8. In line with the May 2012 FAC conclusions on MEPP and taking into account the recommendations of EU HoM's in Jerusalem and Ramallah in countering settler violence and ensuring accountability, MaMa recommends the following line of action:
The EU missions in Jerusalem and Ramallah will increase monitoring and regular reporting on settler violence in the oPt. The EU missions in Tel-Aviv will monitor and report on settler violence that occur in Israel. The EU will do this with the assistance local and international organizations and provide support to NGOS undertaking such monitoring.
The EU missions in Tel Aviv as well as in Jerusalem and Ramallah will step up monitoring on the Israeli authorities action against violence by extremist settlers with a view to having systematic and trustworthy information.
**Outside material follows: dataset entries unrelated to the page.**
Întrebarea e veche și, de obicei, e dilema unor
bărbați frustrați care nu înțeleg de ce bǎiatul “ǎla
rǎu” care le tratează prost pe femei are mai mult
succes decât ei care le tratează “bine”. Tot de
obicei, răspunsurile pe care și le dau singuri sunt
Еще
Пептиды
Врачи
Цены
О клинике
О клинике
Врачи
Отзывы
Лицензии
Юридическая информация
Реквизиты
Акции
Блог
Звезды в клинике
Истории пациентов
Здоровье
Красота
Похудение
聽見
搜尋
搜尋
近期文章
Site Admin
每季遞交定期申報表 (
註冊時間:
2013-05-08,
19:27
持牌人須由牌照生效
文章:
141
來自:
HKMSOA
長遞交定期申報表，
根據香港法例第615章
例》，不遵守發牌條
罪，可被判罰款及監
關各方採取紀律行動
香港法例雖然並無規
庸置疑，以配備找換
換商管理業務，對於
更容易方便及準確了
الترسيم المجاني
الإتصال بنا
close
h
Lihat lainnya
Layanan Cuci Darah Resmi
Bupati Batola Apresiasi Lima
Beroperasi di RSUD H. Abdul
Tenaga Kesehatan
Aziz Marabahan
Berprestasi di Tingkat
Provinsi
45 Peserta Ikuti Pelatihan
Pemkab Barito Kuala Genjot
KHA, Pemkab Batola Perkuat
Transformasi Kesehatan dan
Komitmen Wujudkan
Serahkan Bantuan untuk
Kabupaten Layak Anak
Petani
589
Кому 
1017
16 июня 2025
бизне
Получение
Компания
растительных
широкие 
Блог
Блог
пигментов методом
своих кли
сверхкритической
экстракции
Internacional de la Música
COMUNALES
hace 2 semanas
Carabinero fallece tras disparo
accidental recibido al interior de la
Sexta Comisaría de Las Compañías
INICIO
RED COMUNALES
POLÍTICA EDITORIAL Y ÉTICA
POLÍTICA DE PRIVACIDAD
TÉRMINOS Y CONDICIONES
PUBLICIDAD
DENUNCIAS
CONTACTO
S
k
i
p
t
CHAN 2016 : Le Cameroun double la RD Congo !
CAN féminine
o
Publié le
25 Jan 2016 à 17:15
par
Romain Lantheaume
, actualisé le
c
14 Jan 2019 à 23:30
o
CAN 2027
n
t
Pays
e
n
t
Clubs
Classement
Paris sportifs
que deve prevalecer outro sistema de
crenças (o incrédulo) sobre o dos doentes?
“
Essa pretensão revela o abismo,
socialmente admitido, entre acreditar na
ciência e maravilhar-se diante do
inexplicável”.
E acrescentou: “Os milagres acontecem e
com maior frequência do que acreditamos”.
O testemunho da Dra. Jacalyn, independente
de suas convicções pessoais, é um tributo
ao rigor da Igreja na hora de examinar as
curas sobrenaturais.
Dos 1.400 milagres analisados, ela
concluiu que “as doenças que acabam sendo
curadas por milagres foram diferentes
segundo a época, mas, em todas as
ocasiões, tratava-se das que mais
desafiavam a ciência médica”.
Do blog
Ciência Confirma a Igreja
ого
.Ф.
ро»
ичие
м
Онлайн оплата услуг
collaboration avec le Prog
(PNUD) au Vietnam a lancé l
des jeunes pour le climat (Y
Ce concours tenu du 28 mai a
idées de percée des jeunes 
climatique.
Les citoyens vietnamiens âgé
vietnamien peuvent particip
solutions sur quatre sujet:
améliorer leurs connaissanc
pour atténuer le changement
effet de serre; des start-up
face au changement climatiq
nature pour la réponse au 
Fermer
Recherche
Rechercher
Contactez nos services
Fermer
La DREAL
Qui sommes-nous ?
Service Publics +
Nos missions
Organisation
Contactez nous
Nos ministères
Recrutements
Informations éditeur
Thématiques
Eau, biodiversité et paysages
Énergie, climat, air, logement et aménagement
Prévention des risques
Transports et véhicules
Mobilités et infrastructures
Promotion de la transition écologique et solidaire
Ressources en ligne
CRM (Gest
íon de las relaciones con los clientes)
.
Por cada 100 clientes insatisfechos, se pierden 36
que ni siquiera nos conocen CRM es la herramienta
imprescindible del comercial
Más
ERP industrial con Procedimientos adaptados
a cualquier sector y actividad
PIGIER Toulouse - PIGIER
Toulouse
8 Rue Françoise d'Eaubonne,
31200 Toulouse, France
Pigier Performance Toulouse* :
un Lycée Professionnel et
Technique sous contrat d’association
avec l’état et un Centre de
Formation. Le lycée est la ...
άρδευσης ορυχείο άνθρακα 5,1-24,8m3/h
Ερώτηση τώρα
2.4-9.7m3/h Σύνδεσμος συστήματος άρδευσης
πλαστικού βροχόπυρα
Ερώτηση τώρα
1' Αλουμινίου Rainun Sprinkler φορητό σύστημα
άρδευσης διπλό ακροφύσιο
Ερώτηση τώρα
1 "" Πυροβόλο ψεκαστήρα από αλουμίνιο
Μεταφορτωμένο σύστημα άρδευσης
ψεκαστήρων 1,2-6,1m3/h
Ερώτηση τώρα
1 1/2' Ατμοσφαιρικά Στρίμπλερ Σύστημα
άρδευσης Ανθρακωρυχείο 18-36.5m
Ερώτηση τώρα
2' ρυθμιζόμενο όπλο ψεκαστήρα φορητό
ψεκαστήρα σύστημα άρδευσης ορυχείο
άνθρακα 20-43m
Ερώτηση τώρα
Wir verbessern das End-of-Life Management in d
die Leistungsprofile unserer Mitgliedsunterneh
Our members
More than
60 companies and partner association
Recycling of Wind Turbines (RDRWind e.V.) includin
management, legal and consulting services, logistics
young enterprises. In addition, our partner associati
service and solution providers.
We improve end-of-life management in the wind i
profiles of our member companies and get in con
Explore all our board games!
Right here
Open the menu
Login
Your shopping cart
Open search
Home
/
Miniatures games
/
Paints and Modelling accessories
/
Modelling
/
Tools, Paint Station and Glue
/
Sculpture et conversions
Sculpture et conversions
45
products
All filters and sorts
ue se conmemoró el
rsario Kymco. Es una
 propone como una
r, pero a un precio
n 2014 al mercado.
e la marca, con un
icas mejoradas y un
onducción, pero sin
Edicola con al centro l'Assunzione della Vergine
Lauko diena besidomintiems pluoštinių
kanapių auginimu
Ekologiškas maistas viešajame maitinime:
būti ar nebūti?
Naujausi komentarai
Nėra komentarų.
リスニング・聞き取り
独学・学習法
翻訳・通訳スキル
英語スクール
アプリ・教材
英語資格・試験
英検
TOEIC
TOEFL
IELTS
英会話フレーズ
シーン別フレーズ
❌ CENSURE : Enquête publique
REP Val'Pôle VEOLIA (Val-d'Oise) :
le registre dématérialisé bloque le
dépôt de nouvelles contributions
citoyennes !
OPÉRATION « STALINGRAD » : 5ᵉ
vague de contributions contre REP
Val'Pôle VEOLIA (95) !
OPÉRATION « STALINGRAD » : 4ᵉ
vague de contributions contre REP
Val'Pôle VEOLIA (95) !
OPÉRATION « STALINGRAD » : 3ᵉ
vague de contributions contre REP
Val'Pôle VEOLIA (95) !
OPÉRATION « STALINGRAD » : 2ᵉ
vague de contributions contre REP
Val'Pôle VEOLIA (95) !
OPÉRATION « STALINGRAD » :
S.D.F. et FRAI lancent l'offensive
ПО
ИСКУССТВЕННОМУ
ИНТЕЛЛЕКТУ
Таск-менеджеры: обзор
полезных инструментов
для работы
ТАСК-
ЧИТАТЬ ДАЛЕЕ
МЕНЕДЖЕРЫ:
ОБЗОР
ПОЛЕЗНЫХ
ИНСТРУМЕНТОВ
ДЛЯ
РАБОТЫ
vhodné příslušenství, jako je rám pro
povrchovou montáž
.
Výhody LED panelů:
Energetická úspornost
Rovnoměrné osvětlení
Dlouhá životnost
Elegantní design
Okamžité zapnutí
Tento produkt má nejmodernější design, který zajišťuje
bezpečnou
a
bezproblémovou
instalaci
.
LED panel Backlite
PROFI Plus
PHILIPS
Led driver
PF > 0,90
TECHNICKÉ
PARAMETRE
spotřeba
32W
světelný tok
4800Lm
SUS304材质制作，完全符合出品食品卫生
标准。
In so far as possible, the EU missions could attend trials in the most serious cases.
The EU will continue to urge Israeli authorities to respect their obligations under international humanitarian law, in the oPt, including the applicability of the fourth Geneva Convention relative to the protection of civilians. In line with its 2009 Guidelines on human Rights and International humanitarian Law, the EU will engage with Israeli authorities, including within the framework of the EU-Israel Association Agreement.
The EU will try to reinforce the dynamic of the Israeli Government's stronger stance against settler violence and more actively engage in dialogue with the Israeli authorities at different levels, including within the framework of the EU-Israel Association Agreement (e.g. sub-committee on political dialogue and co-operation) to curb all forms of settler violence and increase law enforcement in areas prone to settler violence. In this regard the EU messages should focus on the following: step up protection of Palestinians by Israeli security forces; actively prevent the recurrence of acts of violence; take more decisive action against known extremist settlers; strengthen investigation capacities (e.g. collection of evidence, testimonies on cases); provide appropriate access to law enforcement for Palestinians and take measures to ensure that cases of settler violence are followed up with appropriate legal proceedings. Prevention implies also a stronger attitude against any form of incitement emanating from both political as well as religious circles.
On the basis of 14 May Council conclusions, the EU and Member States will engage in a consistent manner on all relevant occasions at the appropriate political level with the Israeli counterparts conveying the key messages outlined above.
The EU will systematically condemn publicly serious attacks by extremist settlers and reinforce language used in such statements. Member States willing to issue individual statements should ensure consistency in the messaging.
The EU will encourage the government of Israel and the PA to provide appropriate support for Palestinians subject to settler violence. This includes informing individuals and communities about ways of filing complaints to Israeli police and liaising with the Israeli Civil administration. The EU will also continue to provide support to different NGOs which can also undertake such action and will explore greater coordination of such financial support.
The EU will continue to raise the issue with key international partners individually and in forums such as the Quartet and relevant UN bodies.
Individual EU Member States could explore possibilities of denying access of known violent settlers to the EU.